STATED PROBLEM
From the women's rights chronology, copy the part starting at "President Reagan endorsed" and ending at "control pill. (02/81)", changing "endorsed" to "backed".

SUPPLIED PASSAGE

Washington D.C. was the scene of more than the Presidential Inauguration. Thousands also came to the city to remind President Reagan of the continued and determined support for the Equal Rights Amendment. Two days of ERA actions preceded the one at the Inauguration itself. (01/20/81)

President Reagan endorsed a proposed Human Life Bill (HLB), the latest step in a series of attempts by anti-abortion foes to undermine the 1973 U.S. Supreme Court decision which legalized abortion. Reagan also endorsed the most extreme "paramount" version of the Human Life Amendment (HLA), a constitutional amendment which would ban abortion, the IUD, and some forms of the birth control pill. (02/81)

Almost 25% of the female employees at the United Nations (UN) reported that they had been sexually harassed and pursued for sexual favors in return for a promotion or other job benefit according to the Ad Hoc Group of Equal Rights for Women, based at the U.N. Most vulnerable were lower income level women, many of whom were on visas that permitted them to stay in the U.S. only if they worked at the U.N. (03/81)

Kathryn Sullivan, NASA astronaut who had flown higher than any other woman, and Sylvia Earle, who had dived deeper than any other human, added to their list of achievements their unprecedented-and totally unexpected-admission to the previously all-male Explorers Club. Two members of the Board of Directors immediately predicted that 300 members might resign as a result of the vote. "You have no idea how strongly some men feel about this," said one board member. (03/81)

The National Academy of Sciences declared that the question of when human life begins was not a scientific one and that the proposed bill by Jesse Helms and Henry Hyde to define life as beginning with fertilization "has no scientific validity." (04/28/81)

The Reagan Administration dropped the judicial selection process inaugurated by former President Carter, which had dramatically increased the number of women judges named to the bench since 1976. The new policy marked a return to the traditional policy of recommendation by Senators or, in everyday parlance, a return to the "old boy" network method of appointing the friends of Senators, normally men. (05/81)

NOW President Eleanor Smeal testified against proposed cuts in Social Security by the Reagan Administration, charging, "The net effect. . . is to create massive holes in the safety net for the aged poor women in this country." (06/03/81)

RECORDS SHOWN
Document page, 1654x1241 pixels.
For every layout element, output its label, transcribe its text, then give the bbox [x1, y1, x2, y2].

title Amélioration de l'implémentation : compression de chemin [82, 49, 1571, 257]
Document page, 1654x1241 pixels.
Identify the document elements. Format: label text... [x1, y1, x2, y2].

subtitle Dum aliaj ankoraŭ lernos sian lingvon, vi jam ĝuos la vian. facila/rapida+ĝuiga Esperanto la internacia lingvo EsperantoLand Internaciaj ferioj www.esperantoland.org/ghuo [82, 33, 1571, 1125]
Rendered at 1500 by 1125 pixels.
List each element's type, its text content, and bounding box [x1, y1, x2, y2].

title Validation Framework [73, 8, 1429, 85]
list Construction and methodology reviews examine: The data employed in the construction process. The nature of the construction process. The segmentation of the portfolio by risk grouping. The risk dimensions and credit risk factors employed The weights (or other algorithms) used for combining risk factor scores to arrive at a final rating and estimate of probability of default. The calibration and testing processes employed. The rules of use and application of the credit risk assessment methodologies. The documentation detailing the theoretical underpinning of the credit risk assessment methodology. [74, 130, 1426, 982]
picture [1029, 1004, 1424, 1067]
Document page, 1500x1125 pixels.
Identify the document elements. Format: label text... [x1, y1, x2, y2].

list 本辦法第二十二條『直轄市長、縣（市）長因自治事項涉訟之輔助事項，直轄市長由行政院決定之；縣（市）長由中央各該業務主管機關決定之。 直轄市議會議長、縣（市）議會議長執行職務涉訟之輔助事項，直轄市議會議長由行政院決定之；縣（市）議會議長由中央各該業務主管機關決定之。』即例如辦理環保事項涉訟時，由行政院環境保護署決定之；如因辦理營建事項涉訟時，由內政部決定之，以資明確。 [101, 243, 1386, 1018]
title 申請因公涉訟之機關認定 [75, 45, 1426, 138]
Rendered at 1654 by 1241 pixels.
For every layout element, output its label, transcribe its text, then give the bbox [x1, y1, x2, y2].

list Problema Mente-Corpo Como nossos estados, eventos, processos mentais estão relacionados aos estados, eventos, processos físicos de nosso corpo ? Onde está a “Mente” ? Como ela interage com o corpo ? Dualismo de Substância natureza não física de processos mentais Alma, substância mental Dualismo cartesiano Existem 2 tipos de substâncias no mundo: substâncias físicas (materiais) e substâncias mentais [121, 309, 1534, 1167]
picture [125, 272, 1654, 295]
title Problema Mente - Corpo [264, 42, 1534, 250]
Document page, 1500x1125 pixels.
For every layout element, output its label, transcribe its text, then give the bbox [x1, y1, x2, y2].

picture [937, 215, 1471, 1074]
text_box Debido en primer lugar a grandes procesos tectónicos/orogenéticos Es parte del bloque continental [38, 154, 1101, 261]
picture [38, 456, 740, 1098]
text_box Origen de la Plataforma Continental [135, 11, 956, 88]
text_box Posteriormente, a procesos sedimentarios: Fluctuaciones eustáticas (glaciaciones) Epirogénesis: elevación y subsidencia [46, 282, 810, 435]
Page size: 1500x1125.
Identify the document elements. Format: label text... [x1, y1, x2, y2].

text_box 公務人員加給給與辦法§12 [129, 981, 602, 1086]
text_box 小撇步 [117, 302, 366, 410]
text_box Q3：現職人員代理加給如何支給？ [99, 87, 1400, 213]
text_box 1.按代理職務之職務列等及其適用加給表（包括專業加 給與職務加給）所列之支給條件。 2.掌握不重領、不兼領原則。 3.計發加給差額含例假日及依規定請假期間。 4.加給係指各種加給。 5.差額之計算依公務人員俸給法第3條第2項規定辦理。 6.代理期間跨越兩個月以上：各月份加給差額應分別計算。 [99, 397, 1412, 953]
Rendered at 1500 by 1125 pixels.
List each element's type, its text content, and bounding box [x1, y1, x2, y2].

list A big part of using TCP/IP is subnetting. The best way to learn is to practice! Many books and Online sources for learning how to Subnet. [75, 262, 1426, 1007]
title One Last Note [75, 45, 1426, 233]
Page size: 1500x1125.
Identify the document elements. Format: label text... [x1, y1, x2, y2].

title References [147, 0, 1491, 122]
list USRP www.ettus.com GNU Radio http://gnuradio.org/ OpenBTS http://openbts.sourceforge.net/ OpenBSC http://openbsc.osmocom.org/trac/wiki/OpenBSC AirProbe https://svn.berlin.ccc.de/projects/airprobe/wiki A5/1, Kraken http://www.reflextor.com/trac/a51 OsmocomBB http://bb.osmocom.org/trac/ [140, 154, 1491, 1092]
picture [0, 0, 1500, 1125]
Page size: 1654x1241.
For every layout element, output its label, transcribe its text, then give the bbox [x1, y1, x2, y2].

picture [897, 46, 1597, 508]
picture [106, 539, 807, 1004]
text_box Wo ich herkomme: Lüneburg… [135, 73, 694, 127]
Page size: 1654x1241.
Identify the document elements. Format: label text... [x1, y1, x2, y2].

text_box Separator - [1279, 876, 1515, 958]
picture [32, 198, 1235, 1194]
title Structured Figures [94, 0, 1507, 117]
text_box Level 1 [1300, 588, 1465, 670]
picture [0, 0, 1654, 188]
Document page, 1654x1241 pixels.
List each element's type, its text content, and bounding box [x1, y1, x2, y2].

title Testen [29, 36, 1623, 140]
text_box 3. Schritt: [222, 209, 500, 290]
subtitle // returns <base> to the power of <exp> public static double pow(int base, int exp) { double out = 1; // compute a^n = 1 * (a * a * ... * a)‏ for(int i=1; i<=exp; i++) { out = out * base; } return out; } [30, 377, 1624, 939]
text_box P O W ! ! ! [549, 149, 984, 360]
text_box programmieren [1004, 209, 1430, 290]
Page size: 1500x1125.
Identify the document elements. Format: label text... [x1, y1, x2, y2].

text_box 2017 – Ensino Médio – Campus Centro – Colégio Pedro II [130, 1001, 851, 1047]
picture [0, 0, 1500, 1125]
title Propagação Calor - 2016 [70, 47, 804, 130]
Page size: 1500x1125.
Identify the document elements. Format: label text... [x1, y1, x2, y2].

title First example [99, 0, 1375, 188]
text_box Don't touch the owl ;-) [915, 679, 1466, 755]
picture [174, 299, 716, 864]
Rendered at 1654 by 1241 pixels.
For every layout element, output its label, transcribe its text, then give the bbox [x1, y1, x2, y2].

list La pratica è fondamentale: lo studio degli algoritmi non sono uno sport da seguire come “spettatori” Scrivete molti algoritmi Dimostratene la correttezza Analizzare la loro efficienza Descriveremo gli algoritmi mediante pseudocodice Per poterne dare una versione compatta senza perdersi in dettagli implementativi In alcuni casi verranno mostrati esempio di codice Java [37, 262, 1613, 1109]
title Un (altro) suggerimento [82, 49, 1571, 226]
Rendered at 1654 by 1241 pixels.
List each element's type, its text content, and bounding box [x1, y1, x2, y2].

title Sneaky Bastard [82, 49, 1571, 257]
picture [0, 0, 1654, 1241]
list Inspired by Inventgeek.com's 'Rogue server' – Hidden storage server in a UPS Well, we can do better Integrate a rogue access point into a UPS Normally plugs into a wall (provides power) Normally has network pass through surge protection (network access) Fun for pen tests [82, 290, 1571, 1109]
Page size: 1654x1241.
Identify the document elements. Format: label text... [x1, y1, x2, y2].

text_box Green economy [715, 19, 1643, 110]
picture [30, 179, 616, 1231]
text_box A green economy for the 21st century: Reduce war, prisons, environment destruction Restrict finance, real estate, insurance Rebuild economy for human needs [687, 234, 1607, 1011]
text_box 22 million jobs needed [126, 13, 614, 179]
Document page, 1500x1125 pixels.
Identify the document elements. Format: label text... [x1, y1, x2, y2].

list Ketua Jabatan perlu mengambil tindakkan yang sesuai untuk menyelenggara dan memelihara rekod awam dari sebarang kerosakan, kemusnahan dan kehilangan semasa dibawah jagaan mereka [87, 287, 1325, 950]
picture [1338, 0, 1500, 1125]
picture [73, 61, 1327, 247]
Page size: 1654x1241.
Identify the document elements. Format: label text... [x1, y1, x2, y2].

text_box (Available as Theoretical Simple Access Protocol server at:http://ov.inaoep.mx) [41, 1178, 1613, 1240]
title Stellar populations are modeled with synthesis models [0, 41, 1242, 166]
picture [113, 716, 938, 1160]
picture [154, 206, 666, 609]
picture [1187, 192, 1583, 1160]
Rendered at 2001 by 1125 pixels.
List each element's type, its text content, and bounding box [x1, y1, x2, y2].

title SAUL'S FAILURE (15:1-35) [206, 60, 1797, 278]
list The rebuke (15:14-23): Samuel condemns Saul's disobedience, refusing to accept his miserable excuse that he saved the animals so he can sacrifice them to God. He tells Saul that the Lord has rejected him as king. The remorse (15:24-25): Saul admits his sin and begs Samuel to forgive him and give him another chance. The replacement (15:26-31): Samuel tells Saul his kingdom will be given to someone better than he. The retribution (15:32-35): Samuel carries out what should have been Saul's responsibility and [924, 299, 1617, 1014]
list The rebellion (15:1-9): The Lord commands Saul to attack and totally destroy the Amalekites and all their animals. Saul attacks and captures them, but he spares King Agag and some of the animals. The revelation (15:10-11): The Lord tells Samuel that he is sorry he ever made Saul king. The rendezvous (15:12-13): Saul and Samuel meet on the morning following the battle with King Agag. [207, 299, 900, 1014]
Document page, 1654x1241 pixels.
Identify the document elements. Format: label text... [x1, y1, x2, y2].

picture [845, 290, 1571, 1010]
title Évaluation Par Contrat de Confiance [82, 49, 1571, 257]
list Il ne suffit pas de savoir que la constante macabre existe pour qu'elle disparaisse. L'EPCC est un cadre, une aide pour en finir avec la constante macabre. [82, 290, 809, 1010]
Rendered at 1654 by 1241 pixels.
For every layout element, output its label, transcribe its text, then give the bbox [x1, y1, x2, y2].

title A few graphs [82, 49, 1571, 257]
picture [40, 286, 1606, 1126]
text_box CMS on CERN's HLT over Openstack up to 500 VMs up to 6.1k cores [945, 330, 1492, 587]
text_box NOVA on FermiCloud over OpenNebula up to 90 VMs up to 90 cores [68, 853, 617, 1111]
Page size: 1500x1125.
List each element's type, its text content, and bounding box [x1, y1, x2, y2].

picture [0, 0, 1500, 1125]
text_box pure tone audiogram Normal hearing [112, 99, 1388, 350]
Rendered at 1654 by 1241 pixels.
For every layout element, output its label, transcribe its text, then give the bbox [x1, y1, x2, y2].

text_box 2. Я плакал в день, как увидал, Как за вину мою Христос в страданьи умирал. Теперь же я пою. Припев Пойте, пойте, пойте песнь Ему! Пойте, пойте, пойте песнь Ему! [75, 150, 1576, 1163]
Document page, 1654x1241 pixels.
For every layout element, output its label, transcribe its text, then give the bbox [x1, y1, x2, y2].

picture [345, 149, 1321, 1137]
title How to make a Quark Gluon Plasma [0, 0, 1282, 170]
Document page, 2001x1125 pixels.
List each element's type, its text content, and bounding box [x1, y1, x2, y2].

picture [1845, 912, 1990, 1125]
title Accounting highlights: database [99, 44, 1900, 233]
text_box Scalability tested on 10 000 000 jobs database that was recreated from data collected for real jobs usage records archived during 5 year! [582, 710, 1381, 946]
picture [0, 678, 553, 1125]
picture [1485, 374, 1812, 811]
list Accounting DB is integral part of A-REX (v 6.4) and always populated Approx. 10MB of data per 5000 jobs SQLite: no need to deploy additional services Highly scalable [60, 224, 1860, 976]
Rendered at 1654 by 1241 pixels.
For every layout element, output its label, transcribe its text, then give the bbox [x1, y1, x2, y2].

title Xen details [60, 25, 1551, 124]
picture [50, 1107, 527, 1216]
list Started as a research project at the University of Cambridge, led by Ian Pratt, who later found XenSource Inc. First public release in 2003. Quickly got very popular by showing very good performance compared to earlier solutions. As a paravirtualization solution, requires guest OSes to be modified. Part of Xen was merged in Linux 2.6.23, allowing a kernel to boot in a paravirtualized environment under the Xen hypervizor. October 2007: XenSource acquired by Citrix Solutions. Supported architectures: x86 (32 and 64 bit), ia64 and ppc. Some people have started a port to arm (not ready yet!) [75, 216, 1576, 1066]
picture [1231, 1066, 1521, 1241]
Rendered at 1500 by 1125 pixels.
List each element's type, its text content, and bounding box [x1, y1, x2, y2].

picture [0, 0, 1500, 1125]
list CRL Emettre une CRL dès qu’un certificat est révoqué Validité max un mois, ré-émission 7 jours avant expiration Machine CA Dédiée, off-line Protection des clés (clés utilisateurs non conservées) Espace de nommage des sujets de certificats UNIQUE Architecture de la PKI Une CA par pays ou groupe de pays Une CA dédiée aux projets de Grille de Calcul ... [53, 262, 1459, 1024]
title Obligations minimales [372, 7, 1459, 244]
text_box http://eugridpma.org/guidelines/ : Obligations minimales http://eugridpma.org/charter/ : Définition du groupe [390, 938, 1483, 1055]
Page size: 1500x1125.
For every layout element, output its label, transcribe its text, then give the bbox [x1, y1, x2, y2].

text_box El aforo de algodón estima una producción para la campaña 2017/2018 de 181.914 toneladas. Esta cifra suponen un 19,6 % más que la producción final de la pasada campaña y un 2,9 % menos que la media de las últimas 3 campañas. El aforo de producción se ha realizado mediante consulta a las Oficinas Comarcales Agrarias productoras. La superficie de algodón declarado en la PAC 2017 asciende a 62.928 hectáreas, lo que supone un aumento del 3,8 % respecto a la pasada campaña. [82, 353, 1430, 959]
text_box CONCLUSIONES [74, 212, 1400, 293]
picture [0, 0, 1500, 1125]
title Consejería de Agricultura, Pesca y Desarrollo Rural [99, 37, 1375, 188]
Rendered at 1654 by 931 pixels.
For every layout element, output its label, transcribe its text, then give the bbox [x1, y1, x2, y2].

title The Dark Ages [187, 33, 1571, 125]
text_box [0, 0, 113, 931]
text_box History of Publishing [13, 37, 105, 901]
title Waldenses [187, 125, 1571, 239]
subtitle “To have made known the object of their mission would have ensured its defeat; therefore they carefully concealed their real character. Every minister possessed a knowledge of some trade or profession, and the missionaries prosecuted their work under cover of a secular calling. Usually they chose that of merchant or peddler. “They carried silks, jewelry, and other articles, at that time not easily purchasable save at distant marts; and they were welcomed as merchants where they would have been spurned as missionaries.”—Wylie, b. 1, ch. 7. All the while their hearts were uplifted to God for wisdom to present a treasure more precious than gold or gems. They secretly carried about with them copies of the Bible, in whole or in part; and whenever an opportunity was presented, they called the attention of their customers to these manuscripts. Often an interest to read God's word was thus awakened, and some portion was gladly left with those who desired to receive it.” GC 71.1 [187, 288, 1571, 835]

FINISHED ANSWER
President Reagan backed a proposed Human Life Bill (HLB), the latest step in a series of attempts by anti-abortion foes to undermine the 1973 U.S. Supreme Court decision which legalized abortion. Reagan also backed the most extreme "paramount" version of the Human Life Amendment (HLA), a constitutional amendment which would ban abortion, the IUD, and some forms of the birth control pill. (02/81)